◆ **Exercise details**: Carry on the 1999 Chatham Cup write-up from where it ends.

◆ **Reading text**:
>>>

1999 Chatham Cup

Tournament details
- Venue(s): North Harbour Stadium, North Shore
- Dates: 18 September 1999

Final positions
- Champions: Dunedin Technical (1st title)
- Runners-up: Waitakere City

Awards
- Jack Batty Memorial Cup: Aaron Burgess (Dunedin Technical)

= 1999 Chatham Cup =

The 1999 Chatham Cup was the 72nd annual nationwide knockout football competition in New Zealand.

Up to the last 16 of the competition, the cup was run in three regions (northern, central, and southern), with an open draw from the quarterfinals on. In all, 132 teams took part in the competition. Note: Different sources give different numberings for the rounds of the competition. Some record five rounds prior to the quarterfinals; others note a preliminary round followed by four rounds proper.

==The 1999 final==

Dunedin Technical made up for their big loss in the 1998 final, winning 4–0.

The Jack Batty Memorial Cup is awarded to the player adjudged to have made to most positive impact in the Chatham Cup final. The winner of the 1999 Jack Batty Memorial Cup was Aaron Burgess of Dunedin Technical.

==Results==
===Third round===
Auckland Grammar 3 - 2 Manurewa
Brooklyn Northern United 1 - 2 North Wellington
Cambridge 2 - 3 Mount Albert-Ponsonby
Caversham 7 - 1 Otago University
Central United (Auckland) 9 - 0 King's Arms Cosmos (Auckland)
Dunedin Technical 7 - 0 Waihopai (Invercargill)
East Coast Bays 0 - 1 Tauranga City
Eastern Suburbs (Auckland) 1 - 1 (aet)* Otahuhu United
Gisborne Thistle 0 - 8 Napier City Rovers
Halswell United 3 - 0 Christchurch Rangers
Island Bay United 2 - 1 Waterside Karori
Lower Hutt City 1 - 3 Western Suburbs FC (Porirua)

<<<

◆ **Given information**:

>>>

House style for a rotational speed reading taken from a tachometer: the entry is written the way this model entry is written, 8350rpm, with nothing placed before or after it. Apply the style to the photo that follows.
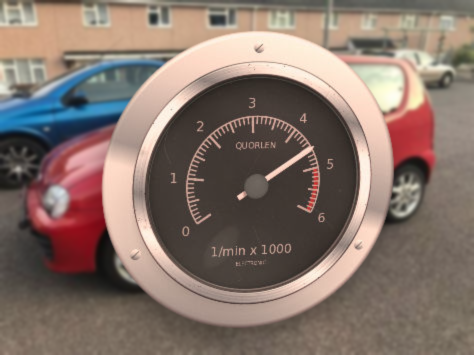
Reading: 4500rpm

<<<

◆ **Task response**:
Manukau City w/o Whangarei
Melville United (Hamilton) 6 - 2 Dispensary Bar (Auckland)
Miramar Rangers 5 - 1 Red Sox Riverside (Palmerston N.)
Moturoa 2 - 4 Paraparaumu United
North Shore United 5 - 2 Papakura City
Onehunga-Mangere United 0 - 2 Mount Albert Grammar
Onehunga Sports 2 - 4 Mount Wellington
Otorohanga 1 - 0 Hibiscus Coast
Raumati Hearts 4 - 2 Wellington College
Seatoun 2 - 1 Wainuiomata
South Auckland Rangers 0 - 1 Bay Olympic (Auckland)
Takapuna City 4 - 2 Glenfield Rovers
Taupo 3 - 1 Birkenhead United
Tikipunga (Whangarei) 0 - 3 Ngaruawahia United
University (Auckland) 4 - 2 Ellerslie
Upper Hutt City 7 - 0 Naenae
Waitakere City 1 - 0 Metro (Auckland)
Wellington Olympic 4 - 1 Petone
Western City (Hamilton) 0 - 7 Hamilton Wanderers
Woolston WMC 1 - 0 Christchurch United
- Won on penalties by Eastern Suburbs (4–3)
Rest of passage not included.